* WORK ITEM: Please copy the data from its first line up to and including the line that contains "Teaching during a pandemic left many students", reproducing each line unchanged.

**** AVAILABLE DATA ****

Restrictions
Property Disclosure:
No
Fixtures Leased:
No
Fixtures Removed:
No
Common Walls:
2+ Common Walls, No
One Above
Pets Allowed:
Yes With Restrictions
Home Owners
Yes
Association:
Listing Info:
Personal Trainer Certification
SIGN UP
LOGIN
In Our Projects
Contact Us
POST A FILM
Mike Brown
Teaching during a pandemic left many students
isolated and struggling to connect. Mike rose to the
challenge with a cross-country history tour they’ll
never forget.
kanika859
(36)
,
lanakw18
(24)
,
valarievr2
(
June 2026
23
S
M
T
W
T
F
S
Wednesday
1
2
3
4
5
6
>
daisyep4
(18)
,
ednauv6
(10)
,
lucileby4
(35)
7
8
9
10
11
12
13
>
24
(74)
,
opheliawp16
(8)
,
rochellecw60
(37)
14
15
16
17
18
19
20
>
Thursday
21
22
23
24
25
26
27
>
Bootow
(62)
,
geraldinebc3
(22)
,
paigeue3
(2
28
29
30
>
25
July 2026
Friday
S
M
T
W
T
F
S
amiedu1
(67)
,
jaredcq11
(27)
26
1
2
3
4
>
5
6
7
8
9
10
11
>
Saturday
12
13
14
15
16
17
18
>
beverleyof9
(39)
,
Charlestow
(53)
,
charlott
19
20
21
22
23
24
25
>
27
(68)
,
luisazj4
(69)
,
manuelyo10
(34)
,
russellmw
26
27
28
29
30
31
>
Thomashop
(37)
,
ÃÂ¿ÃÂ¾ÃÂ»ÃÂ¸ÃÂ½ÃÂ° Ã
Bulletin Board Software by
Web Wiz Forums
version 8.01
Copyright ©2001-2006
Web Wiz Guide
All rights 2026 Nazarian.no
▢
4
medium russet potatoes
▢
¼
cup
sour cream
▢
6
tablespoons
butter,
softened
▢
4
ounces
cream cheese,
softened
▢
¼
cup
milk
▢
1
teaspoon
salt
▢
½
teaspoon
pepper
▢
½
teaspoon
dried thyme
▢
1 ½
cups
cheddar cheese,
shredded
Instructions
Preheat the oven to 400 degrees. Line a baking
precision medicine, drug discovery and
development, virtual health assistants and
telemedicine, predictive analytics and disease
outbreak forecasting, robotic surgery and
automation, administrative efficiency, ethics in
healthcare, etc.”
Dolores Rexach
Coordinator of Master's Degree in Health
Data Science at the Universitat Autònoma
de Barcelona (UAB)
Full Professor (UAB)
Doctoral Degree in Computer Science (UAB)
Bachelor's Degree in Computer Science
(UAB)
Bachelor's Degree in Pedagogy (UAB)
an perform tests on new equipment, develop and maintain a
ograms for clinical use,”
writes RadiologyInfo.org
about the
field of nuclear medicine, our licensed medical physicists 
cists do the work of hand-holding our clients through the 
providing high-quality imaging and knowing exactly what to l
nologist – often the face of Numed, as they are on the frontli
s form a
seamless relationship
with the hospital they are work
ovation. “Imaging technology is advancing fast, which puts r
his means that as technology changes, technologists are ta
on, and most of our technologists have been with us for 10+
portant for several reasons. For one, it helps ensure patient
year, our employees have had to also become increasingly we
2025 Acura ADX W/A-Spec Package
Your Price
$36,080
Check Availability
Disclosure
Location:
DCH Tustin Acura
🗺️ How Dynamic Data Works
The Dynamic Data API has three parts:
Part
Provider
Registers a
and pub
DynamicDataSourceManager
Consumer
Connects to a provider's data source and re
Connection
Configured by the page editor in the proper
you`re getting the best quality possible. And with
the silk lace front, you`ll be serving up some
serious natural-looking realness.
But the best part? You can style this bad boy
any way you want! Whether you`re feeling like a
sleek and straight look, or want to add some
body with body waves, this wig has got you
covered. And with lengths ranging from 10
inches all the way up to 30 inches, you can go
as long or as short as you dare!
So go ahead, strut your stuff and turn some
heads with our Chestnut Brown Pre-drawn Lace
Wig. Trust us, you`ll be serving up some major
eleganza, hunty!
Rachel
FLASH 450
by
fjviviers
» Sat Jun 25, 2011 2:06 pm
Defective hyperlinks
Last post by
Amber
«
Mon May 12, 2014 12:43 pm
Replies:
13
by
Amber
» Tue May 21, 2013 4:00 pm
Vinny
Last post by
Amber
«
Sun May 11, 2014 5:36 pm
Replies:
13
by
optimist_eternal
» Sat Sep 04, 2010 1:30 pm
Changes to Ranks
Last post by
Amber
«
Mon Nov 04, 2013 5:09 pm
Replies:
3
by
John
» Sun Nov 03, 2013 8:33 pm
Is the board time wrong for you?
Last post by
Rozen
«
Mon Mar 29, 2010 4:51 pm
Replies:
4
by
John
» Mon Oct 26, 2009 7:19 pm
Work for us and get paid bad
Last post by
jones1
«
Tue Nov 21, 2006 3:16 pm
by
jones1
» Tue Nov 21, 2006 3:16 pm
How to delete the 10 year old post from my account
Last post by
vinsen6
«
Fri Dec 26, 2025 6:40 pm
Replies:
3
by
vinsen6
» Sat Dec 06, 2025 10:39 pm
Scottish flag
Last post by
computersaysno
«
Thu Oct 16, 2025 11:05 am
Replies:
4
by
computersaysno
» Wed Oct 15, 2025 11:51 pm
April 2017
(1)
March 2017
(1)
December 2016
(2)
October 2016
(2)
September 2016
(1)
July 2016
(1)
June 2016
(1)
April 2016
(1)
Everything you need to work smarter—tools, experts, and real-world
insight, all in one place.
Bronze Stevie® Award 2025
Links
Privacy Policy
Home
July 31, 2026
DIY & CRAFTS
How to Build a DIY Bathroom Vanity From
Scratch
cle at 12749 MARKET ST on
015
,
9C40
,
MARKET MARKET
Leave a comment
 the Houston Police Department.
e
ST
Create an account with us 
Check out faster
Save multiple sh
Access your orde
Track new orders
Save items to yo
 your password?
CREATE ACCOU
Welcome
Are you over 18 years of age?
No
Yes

****

* WRITTEN RESPONSE:
Restrictions
Property Disclosure:
No
Fixtures Leased:
No
Fixtures Removed:
No
Common Walls:
2+ Common Walls, No
One Above
Pets Allowed:
Yes With Restrictions
Home Owners
Yes
Association:
Listing Info:
Personal Trainer Certification
SIGN UP
LOGIN
In Our Projects
Contact Us
POST A FILM
Mike Brown
Teaching during a pandemic left many students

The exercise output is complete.